The treatment of periampullary and pancreatic head neoplasms is evolving. While minimally invasive Pancreaticoduodenectomy (PD) has gained worldwide interest, there has been a debate on its related outcomes. The purpose of this paper was to provide an updated evidence comparing short-term surgical and oncologic outcomes within Open Pancreaticoduodenectomy (OpenPD), Laparoscopic Pancreaticoduodenectomy (LapPD), and Robotic Pancreaticoduodenectomy (RobPD). MEDLINE, Web of Science, PubMed, Cochrane Central Library, and ClinicalTrials.gov were referred for systematic search. A Bayesian network meta-analysis was executed. Forty-one articles (56,440 patients) were included; 48,382 (85.7%) underwent OpenPD, 5570 (9.8%) LapPD, and 2488 (4.5%) RobPD. Compared to OpenPD, LapPD and RobPD had similar postoperative mortality [Risk Ratio (RR) = 1.26; 95%CrI 0.91-1.61 and RR = 0.78; 95%CrI 0.54-1.12)], clinically relevant (grade B/C) postoperative pancreatic fistula (POPF) (RR = 1.12; 95%CrI 0.82-1.43 and RR = 0.87; 95%CrI 0.64-1.14, respectively), and severe (Clavien-Dindo ≥ 3) postoperative complications (RR = 1.03; 95%CrI 0.80-1.46 and RR = 0.93; 95%CrI 0.65-1.14, respectively). Compared to OpenPD, both LapPD and RobPD had significantly reduced hospital length-of-stay, estimated blood loss, infectious, pulmonary, overall complications, postoperative bleeding, and hospital readmission. No differences were found in the number of retrieved lymph nodes and R0. OpenPD, LapPD, and RobPD seem to be comparable across clinically relevant POPF, severe complications, postoperative mortality, retrieved lymphnodes, and R0. LapPD and RobPD appears to be safer in terms of infectious, pulmonary, and overall complications with reduced hospital readmission We advocate surgeons to choose their preferred surgical approach according to their expertise, however, the adoption of minimally invasive techniques may possibly improve patients' outcomes.

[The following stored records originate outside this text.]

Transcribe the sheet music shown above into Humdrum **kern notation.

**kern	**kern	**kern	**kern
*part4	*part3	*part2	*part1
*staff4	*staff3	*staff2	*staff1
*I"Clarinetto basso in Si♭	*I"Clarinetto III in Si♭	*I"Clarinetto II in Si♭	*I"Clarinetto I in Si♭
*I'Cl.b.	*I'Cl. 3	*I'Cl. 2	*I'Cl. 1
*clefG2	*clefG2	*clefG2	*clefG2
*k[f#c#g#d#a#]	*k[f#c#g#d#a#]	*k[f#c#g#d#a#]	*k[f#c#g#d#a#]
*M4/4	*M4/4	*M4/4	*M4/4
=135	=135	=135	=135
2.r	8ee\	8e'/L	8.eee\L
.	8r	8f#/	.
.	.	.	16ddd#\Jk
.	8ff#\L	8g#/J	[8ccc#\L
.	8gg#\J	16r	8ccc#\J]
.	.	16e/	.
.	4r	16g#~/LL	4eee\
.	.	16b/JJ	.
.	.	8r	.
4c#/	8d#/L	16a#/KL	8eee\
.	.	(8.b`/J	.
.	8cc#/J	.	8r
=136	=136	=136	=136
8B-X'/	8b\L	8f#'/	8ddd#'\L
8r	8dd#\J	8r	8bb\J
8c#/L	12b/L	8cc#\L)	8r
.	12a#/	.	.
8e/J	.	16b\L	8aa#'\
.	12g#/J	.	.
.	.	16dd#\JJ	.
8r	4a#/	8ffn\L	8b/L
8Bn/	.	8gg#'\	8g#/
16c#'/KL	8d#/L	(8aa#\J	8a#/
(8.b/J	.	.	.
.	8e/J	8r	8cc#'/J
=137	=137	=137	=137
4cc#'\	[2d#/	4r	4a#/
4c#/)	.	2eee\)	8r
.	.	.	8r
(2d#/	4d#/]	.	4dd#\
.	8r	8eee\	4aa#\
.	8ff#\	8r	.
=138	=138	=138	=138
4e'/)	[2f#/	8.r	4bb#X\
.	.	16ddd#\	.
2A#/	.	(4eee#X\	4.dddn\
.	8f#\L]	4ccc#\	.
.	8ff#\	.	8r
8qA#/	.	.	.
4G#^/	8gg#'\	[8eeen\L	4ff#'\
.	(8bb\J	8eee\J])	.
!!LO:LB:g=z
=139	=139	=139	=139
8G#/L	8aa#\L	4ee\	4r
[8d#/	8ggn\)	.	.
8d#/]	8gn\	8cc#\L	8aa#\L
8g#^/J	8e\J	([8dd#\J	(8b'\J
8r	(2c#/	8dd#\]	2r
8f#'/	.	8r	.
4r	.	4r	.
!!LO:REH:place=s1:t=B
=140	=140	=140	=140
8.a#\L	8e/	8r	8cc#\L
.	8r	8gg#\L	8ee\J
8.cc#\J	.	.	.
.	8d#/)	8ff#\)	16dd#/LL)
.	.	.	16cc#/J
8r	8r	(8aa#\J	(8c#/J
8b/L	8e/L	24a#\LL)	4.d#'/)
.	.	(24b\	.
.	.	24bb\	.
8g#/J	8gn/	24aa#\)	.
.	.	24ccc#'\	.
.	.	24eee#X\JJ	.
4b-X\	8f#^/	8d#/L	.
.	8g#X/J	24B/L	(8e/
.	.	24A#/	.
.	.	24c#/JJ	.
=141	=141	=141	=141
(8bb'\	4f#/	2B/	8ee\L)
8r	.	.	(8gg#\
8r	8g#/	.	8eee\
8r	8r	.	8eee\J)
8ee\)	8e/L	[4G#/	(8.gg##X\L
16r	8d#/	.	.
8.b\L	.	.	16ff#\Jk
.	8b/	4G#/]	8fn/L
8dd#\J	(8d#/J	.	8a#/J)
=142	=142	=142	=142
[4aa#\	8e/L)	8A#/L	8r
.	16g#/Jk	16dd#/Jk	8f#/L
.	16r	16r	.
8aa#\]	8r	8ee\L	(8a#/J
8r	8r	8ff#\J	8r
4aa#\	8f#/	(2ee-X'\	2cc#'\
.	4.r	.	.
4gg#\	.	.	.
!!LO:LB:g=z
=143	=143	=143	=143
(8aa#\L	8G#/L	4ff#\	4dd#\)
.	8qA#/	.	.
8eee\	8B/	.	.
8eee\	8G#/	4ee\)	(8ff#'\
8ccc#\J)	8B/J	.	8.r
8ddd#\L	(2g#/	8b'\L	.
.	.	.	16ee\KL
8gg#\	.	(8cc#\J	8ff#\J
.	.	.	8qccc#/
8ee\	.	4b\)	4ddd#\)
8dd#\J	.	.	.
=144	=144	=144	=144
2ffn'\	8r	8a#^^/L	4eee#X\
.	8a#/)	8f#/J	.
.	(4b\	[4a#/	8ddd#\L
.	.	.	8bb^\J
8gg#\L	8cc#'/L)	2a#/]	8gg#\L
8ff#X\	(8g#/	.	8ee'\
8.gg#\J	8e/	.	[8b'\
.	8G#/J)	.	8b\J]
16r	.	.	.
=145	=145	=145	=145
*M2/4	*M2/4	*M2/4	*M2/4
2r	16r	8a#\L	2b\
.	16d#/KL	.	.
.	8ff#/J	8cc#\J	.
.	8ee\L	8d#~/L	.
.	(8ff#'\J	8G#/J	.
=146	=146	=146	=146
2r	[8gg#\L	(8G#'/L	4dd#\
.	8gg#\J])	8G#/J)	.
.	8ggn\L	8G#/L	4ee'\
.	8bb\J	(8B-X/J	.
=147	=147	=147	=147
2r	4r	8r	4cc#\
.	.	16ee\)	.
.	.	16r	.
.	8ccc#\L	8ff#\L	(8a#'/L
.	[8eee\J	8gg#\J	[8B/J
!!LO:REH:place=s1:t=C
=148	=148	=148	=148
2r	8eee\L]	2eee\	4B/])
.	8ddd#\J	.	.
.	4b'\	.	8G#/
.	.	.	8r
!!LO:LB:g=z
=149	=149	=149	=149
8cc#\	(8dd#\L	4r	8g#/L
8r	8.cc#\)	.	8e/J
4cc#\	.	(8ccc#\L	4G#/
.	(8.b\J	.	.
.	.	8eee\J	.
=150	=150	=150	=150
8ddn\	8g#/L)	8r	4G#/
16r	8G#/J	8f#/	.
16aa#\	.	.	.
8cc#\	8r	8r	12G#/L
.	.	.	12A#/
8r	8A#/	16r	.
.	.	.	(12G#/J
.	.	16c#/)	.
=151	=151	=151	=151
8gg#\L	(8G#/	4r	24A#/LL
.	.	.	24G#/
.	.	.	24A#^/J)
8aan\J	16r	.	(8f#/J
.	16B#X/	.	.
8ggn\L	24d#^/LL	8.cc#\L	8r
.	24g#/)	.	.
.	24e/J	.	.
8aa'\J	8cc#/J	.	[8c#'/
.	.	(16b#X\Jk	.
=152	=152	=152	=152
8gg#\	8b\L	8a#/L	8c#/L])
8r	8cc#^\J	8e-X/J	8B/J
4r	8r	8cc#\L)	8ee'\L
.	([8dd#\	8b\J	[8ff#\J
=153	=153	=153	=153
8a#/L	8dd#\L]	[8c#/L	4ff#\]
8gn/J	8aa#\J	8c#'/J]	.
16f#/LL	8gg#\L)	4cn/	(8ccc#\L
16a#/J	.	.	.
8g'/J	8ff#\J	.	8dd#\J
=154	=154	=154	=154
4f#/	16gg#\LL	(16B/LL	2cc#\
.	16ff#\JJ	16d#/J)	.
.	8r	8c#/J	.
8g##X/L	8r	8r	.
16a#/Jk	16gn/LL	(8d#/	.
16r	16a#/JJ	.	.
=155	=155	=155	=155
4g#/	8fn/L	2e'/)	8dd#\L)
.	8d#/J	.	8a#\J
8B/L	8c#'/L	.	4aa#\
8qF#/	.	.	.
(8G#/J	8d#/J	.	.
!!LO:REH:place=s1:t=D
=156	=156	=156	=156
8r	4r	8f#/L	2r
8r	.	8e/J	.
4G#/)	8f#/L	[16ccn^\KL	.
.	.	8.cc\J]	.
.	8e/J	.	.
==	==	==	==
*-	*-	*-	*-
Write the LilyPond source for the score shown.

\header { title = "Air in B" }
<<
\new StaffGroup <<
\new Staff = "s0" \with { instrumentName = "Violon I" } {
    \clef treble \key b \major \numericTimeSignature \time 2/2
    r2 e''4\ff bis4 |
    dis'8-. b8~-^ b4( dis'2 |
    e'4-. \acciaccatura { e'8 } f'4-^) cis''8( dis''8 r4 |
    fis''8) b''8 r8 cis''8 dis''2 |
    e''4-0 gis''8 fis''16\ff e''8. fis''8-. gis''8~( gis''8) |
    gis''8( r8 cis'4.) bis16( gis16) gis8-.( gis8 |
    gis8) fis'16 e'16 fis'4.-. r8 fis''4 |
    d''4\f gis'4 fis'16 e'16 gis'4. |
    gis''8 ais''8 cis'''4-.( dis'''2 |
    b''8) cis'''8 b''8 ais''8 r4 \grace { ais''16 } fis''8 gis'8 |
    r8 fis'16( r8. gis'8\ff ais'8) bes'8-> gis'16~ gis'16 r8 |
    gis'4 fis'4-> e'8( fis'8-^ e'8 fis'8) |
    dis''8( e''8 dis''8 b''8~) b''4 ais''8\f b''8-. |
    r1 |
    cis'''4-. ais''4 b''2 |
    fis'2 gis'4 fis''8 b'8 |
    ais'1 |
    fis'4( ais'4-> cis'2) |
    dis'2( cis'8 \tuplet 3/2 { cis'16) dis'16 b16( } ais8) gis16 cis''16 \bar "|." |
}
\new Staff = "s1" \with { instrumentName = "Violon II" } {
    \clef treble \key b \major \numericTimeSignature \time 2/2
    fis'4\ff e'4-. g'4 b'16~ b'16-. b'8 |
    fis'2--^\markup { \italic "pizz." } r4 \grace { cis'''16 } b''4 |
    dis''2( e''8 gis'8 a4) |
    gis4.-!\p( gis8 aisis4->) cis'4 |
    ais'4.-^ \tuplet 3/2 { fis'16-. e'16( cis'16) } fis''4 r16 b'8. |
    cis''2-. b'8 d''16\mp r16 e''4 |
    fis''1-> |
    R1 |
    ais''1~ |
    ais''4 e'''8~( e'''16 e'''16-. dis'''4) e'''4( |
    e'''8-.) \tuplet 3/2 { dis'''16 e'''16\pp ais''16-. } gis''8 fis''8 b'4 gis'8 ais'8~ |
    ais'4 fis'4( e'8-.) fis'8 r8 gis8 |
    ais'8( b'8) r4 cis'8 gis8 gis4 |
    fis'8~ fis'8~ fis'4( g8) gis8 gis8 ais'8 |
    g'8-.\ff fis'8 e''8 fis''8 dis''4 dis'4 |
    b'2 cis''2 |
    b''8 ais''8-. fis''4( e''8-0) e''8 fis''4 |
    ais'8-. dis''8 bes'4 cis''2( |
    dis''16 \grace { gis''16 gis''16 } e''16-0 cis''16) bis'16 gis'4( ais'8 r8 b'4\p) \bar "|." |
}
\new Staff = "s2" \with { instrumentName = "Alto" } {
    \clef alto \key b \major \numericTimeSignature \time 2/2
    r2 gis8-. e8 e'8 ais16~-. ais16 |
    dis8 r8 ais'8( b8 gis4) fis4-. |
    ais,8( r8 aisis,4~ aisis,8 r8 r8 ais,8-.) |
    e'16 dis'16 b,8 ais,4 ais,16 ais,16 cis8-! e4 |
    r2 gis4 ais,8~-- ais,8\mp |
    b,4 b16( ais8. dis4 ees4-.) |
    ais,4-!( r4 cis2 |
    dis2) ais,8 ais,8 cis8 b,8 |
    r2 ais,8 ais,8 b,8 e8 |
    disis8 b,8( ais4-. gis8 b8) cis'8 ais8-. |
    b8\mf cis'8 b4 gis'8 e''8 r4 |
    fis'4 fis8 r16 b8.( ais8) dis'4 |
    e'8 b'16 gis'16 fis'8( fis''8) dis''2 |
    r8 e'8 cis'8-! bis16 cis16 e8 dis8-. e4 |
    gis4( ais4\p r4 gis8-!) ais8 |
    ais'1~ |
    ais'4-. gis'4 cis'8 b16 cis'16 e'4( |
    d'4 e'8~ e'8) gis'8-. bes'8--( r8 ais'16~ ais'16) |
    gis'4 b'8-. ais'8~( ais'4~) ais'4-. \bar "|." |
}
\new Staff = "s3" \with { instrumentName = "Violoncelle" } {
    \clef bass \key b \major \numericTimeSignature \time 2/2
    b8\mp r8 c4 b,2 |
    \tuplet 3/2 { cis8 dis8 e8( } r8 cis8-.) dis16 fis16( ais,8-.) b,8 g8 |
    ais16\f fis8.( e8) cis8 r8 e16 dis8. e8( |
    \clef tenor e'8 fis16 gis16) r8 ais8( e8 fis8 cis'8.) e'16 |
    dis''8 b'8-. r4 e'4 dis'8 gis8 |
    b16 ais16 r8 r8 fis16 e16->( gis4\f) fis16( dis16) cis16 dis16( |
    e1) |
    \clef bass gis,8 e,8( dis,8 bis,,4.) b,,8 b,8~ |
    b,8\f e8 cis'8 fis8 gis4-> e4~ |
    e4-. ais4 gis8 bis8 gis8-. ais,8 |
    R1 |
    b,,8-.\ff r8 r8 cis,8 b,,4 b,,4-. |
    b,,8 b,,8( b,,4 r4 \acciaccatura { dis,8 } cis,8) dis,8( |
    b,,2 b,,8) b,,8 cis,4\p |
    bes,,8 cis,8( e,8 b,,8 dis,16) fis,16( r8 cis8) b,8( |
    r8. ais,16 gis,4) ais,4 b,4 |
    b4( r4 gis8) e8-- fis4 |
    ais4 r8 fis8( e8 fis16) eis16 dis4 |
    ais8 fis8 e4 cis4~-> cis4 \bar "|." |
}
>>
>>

胰头和壶腹周围肿瘤的治疗方法正在不断发展。虽然微创胰十二指肠切除术(PD)已在全球范围内引起关注,但有关其相关结果的争议仍在继续。本文旨在提供比较开腹胰十二指肠切除术(OpenPD)、腹腔镜胰十二指肠切除术(LapPD)和机器人胰十二指肠切除术(RobPD)的短期手术和肿瘤学结果的最新证据。通过 MEDLINE、Web of Science、PubMed、Cochrane 中心图书馆和 ClinicalTrials.gov 进行了系统检索。进行了贝叶斯网络荟萃分析。共纳入 41 篇文章(56440 例患者);其中 48382 例(85.7%)行 OpenPD,5570 例(9.8%)行 LapPD,2488 例(4.5%)行 RobPD。与 OpenPD 相比,LapPD 和 RobPD 的术后死亡率相似[风险比(RR)=1.26;95%可信区间(CrI)0.91-1.61 和 RR=0.78;95%CrI 0.54-1.12],临床相关(B/C 级)术后胰瘘(POPF)(RR=1.12;95%CrI 0.82-1.43 和 RR=0.87;95%CrI 0.64-1.14)和严重(Clavien-Dindo≥3)术后并发症(RR=1.03;95%CrI 0.80-1.46 和 RR=0.93;95%CrI 0.65-1.14)相似。与 OpenPD 相比,LapPD 和 RobPD 均显著缩短了住院时间、估计失血量、感染、肺部、总并发症、术后出血和住院再入院。在检出的淋巴结数量和 R0 方面没有差异。OpenPD、LapPD 和 RobPD 在临床相关的 POPF、严重并发症、术后死亡率、检出的淋巴结和 R0 方面似乎具有可比性。LapPD 和 RobPD 在感染、肺部和总并发症方面似乎更安全,住院再入院率更低。我们主张外科医生根据自己的专业知识选择首选的手术方法,但采用微创技术可能会改善患者的预后。